Among the lines below, copy each one in which "renal" appears.

··· Records supplied ···

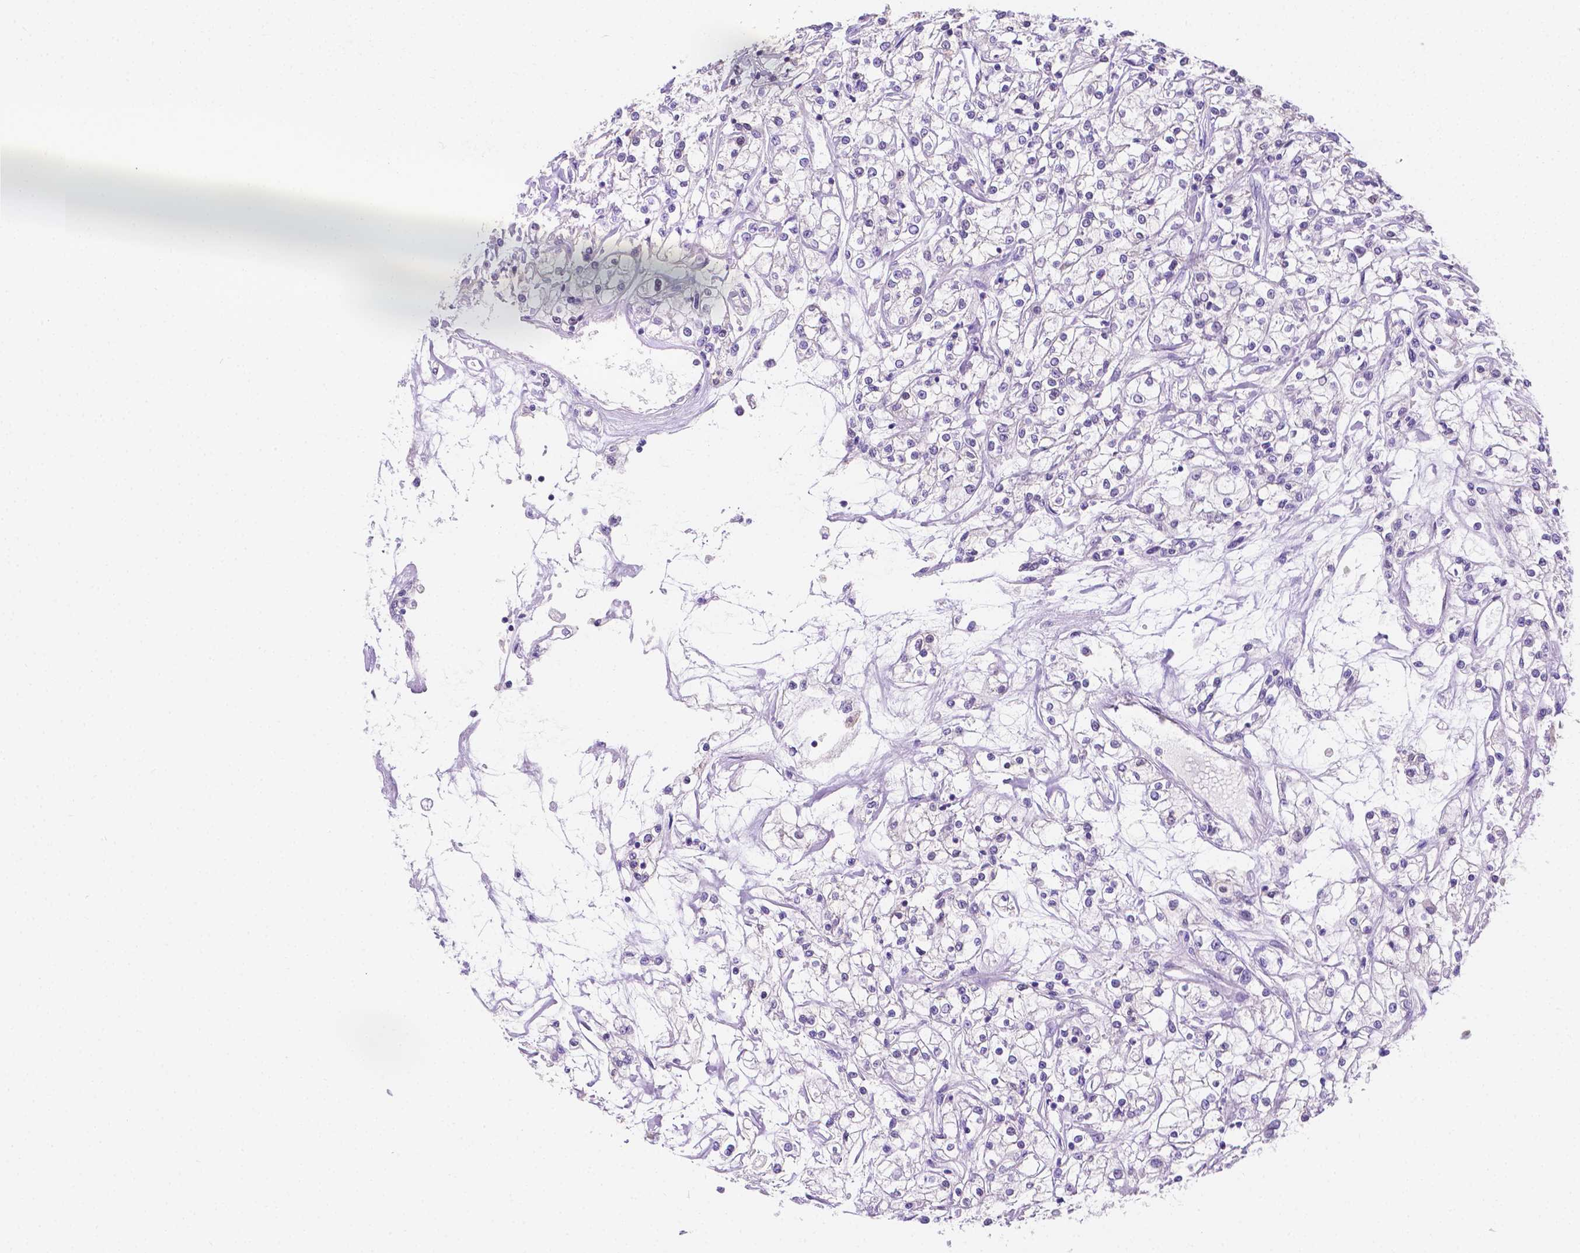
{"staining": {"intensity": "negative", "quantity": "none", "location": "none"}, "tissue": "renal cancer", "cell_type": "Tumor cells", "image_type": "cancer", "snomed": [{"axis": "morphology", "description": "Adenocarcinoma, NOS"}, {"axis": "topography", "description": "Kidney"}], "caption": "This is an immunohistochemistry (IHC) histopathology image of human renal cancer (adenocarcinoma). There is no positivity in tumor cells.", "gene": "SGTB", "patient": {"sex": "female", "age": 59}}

···
··· Records supplied ···

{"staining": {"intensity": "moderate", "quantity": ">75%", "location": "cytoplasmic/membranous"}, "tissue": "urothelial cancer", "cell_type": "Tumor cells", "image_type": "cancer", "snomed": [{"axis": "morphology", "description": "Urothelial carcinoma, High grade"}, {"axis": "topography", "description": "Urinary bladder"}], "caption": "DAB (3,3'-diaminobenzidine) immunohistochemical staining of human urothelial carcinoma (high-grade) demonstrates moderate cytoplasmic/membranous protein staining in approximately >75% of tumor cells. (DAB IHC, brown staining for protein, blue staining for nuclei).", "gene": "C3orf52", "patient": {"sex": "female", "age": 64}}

···
··· Records supplied ···

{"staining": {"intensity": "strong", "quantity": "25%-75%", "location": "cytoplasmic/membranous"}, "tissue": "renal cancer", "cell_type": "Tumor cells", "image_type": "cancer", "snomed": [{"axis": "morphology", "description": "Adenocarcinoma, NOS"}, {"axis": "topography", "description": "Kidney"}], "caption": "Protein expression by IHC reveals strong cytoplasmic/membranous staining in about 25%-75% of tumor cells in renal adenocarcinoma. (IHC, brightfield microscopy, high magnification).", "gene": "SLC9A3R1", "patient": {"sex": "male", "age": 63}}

···

=== Answer ===
{"staining": {"intensity": "negative", "quantity": "none", "location": "none"}, "tissue": "renal cancer", "cell_type": "Tumor cells", "image_type": "cancer", "snomed": [{"axis": "morphology", "description": "Adenocarcinoma, NOS"}, {"axis": "topography", "description": "Kidney"}], "caption": "This is an immunohistochemistry (IHC) histopathology image of human renal cancer (adenocarcinoma). There is no positivity in tumor cells.", "gene": "SGTB", "patient": {"sex": "female", "age": 59}}
{"staining": {"intensity": "strong", "quantity": "25%-75%", "location": "cytoplasmic/membranous"}, "tissue": "renal cancer", "cell_type": "Tumor cells", "image_type": "cancer", "snomed": [{"axis": "morphology", "description": "Adenocarcinoma, NOS"}, {"axis": "topography", "description": "Kidney"}], "caption": "Protein expression by IHC reveals strong cytoplasmic/membranous staining in about 25%-75% of tumor cells in renal adenocarcinoma. (IHC, brightfield microscopy, high magnification).", "gene": "SLC9A3R1", "patient": {"sex": "male", "age": 63}}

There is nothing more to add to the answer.